*EXCERPTED RECORDS*:
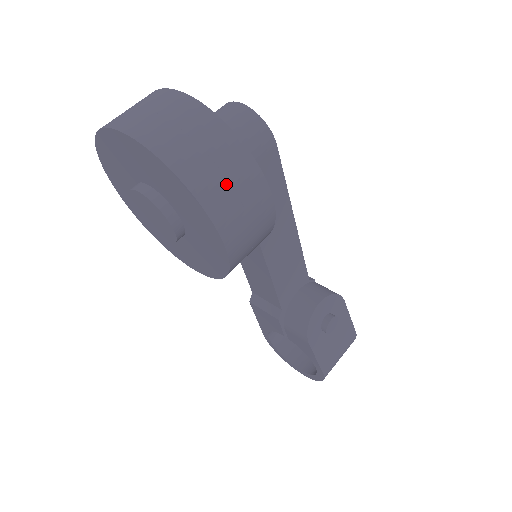
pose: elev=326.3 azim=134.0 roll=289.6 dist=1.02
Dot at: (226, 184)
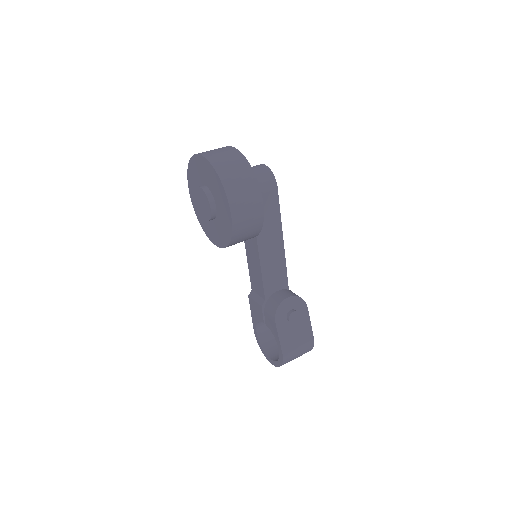
Dot at: (240, 185)
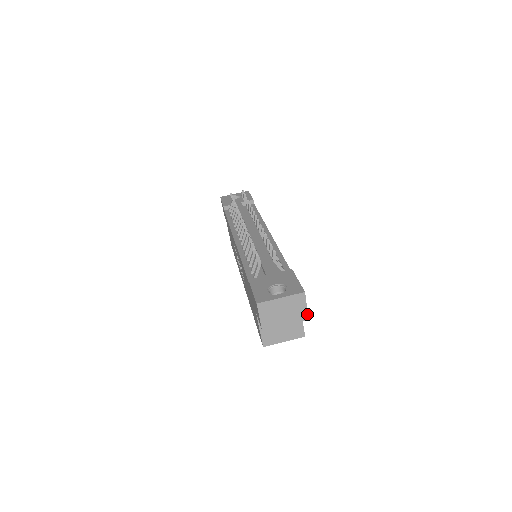
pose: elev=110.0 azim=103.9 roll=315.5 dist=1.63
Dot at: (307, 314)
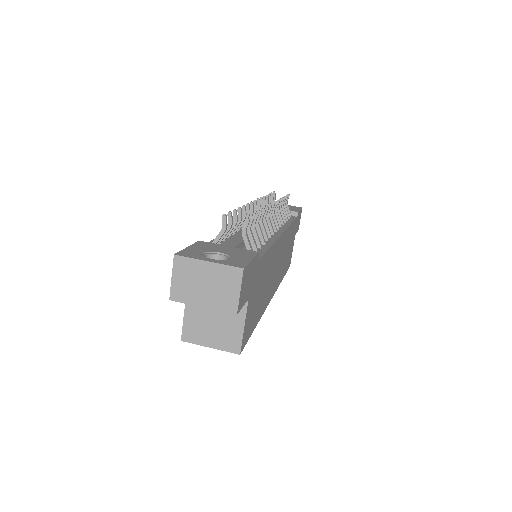
Dot at: (237, 305)
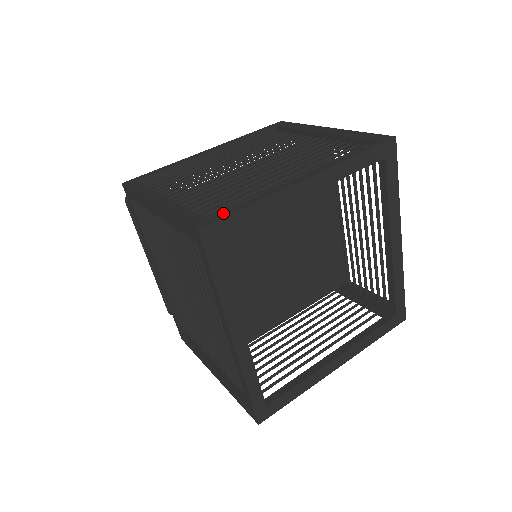
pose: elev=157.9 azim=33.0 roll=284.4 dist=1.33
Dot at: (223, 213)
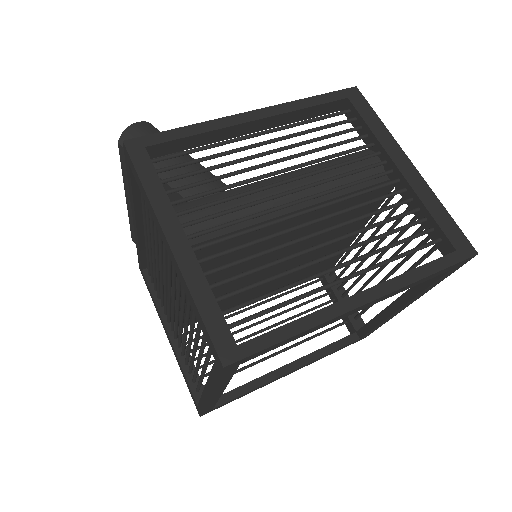
Dot at: (258, 341)
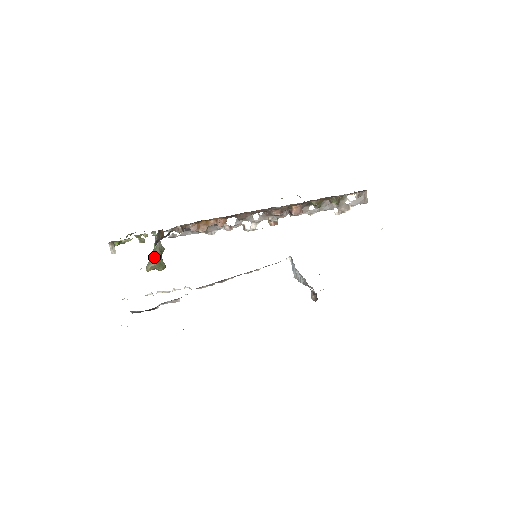
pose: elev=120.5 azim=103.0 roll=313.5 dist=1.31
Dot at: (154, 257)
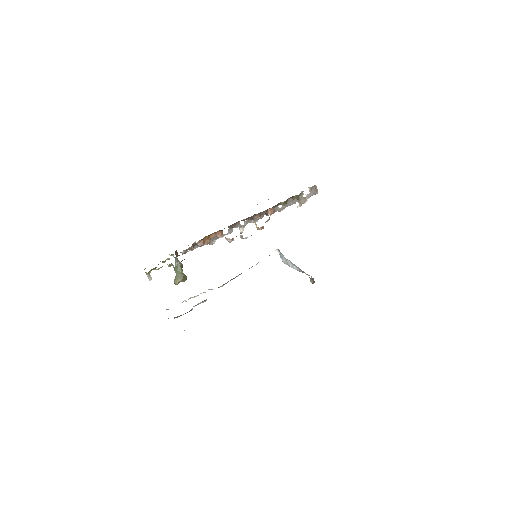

*WHAT TO WORK ON*:
Write out every line of the items above as a JSON list of strings, one string per line, with blank lines omitted. Leave the pictures out of the answer.

*REPLY*:
[
  "pose: elev=326.3 azim=134.0 roll=289.6 dist=1.02",
  "Dot at: (226, 184)",
  "Dot at: (240, 185)",
  "pose: elev=110.0 azim=103.9 roll=315.5 dist=1.63",
  "Dot at: (307, 314)",
  "Dot at: (237, 305)",
  "pose: elev=157.9 azim=33.0 roll=284.4 dist=1.33",
  "Dot at: (223, 213)",
  "Dot at: (258, 341)",
  "pose: elev=120.5 azim=103.0 roll=313.5 dist=1.31",
  "Dot at: (154, 257)"
]